Summer abrió el maletín que había llevado y sacó el informe que ella y Dirk habían escrito en el avión en el viaje a Washington y fotos de los viejos objetos.
– Aquí está prácticamente todo lo que encontramos. También incluye las conclusiones de Hiram Yaeger sobre el ánfora, el peine y el broche, además de copias de las fotos de los objetos y las habitaciones.
Perlmutter se sirvió otra copa de vino, se acomodó las gafas y comenzó a leer.
– Servíos más langostinos. Que no queden.
– No creo que ninguno de los dos pueda ingerir ni un solo bocado más -dijo Dirk.
Perlmutter se limpió los labios y la barba con la servilleta. De vez en cuando interrumpía la lectura para mirar el techo, sumido en sus reflexiones. Cuando acabó la lectura, dejó el informe sobre la mesa y miró fijamente a los Pitt.
– ¿Os dais cuenta de lo que habéis hecho?
Summer se encogió de hombros, sin saber muy bien a qué venía la pregunta.

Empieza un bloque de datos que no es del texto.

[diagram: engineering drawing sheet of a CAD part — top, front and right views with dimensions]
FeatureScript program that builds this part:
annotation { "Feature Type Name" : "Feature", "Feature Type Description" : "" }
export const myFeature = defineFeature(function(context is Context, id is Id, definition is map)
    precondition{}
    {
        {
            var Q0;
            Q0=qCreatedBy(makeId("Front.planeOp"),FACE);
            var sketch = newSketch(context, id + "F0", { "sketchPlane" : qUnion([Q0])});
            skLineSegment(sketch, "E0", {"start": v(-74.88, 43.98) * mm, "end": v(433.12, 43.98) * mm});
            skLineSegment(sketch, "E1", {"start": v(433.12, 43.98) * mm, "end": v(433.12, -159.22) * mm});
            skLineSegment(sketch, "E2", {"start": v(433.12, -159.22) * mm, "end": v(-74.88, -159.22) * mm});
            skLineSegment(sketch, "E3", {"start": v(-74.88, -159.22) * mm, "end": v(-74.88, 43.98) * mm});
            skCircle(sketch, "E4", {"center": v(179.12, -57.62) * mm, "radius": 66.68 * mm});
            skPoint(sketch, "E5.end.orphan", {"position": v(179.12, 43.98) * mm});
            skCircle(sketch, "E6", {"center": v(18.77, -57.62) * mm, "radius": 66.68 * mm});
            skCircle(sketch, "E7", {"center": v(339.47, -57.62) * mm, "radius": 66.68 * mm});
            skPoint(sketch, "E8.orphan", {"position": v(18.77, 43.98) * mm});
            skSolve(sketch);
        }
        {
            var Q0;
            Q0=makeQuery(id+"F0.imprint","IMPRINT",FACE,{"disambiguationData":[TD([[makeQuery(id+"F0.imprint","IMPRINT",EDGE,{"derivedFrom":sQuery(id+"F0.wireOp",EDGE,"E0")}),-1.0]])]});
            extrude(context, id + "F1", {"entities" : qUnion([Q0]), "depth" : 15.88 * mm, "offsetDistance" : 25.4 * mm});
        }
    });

– Creemos que es un hallazgo arqueológico que podría tener cierta importancia.
– ¡Cierta importancia! -repitió Perlmutter, con un ligero tono sarcástico-. Si lo que habéis descubierto es verdad, habéis echado a la basura un millar de teorías arqueológicas que nadie discutía.
– Vaya, por Dios -exclamó Summer. Miró a su hermano, que apenas si conseguía contener la risa-. ¿Tan malo es?

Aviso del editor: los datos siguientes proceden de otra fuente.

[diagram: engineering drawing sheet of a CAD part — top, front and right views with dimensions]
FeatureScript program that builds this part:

– Depende del punto de vista -contestó el historiador, entre sorbo y sorbo de vino. Si el informe era una revelación que sacudiría los cimientos de la arqueología, la verdad era que parecía tomárselo con mucha calma-. Se sabe muy poco de la cultura celta antes del siglo V antes de Cristo, pues no llevaron registros escritos hasta la Edad Media. Lo único que se concluye entre las brumas del tiempo es que los celtas, que eran originarios de la zona del mar Caspio, comenzaron a desplegarse por la Europa oriental alrededor de dos mil años antes de Cristo. Algunos historiadores sostienen la teoría de que los celtas y los hindúes comparten un antepasado común, dado que sus lenguas eran similares.